> _TASK_
Write only the number of lines below in which "Chen" occurs.

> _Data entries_
>>>>>

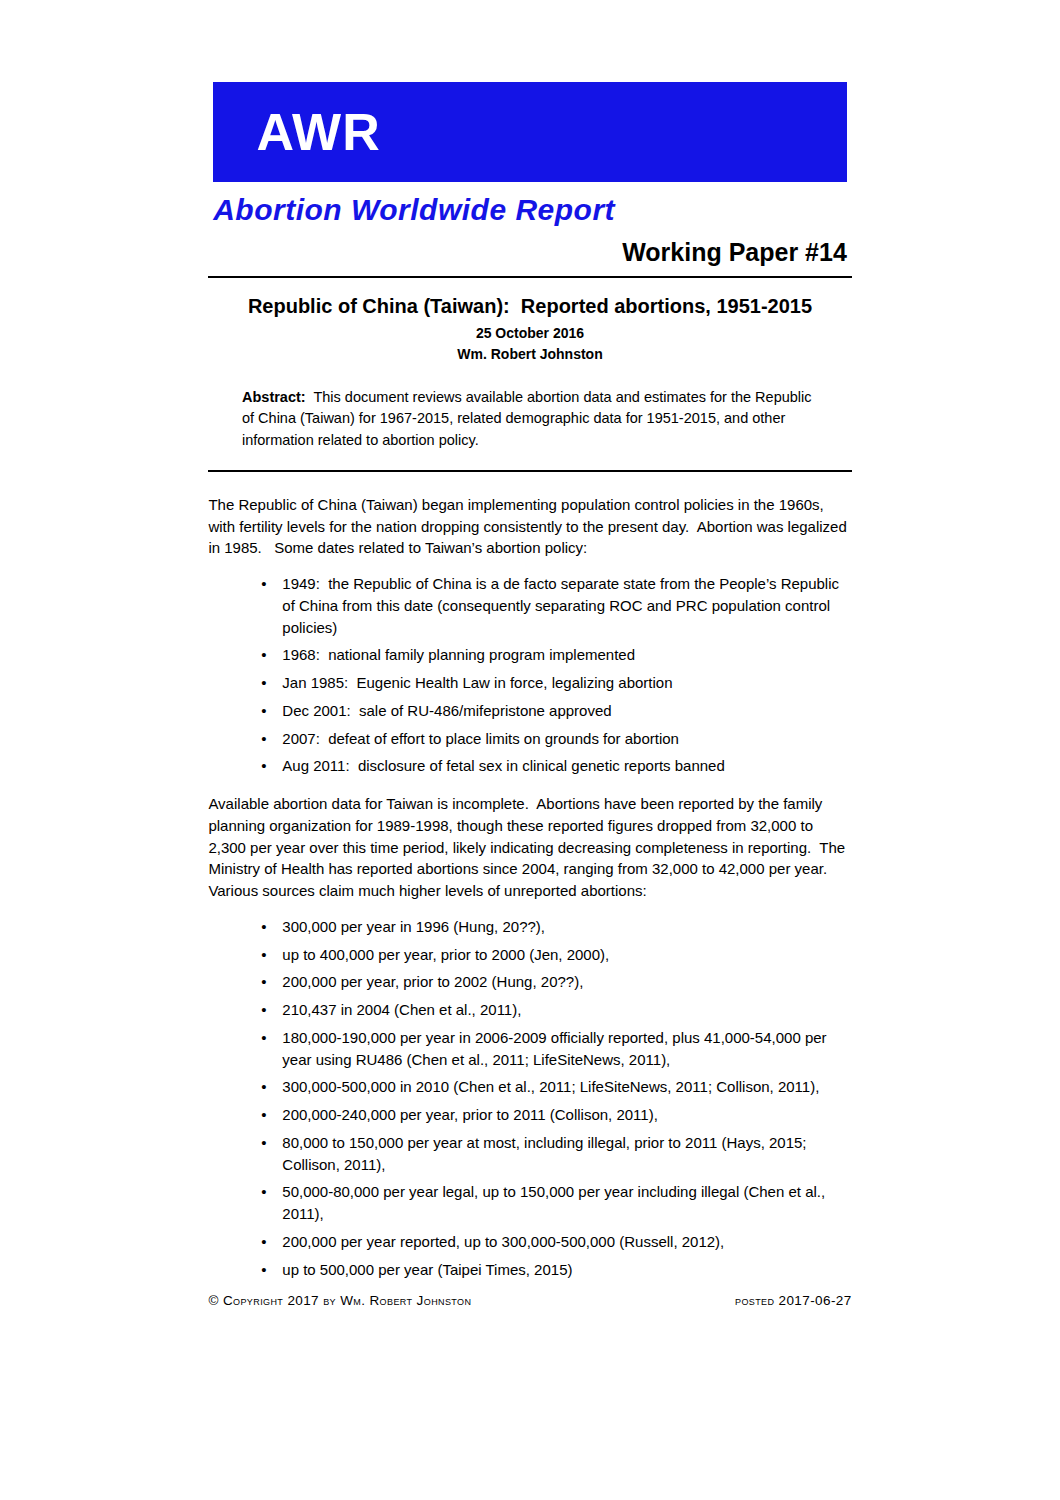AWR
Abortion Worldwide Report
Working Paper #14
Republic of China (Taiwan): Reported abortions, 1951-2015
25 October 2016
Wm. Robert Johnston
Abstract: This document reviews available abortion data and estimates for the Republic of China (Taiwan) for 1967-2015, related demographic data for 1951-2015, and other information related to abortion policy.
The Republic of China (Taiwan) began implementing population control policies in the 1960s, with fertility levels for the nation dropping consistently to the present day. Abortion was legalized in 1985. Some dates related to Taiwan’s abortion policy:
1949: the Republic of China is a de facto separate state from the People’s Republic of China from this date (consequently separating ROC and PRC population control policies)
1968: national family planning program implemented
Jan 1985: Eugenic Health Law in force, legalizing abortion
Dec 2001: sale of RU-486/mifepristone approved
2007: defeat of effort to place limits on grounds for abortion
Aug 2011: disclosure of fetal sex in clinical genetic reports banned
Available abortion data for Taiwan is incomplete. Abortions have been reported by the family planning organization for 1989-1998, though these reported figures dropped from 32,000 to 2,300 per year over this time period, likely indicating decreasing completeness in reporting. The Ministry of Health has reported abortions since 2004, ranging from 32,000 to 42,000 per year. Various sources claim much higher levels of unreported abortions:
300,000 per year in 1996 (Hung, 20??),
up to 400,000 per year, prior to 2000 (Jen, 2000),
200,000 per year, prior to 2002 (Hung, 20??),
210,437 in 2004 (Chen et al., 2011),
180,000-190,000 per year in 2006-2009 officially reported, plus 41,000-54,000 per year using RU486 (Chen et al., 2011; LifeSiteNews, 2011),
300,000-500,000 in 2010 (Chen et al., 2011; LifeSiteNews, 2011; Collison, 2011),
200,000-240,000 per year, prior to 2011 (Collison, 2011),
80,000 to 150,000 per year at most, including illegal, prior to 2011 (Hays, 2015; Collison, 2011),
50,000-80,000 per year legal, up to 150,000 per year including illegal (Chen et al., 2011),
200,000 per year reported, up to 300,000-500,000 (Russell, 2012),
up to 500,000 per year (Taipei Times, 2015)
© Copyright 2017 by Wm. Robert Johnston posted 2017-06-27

<<<<<

> _RESPONSE AREA_
4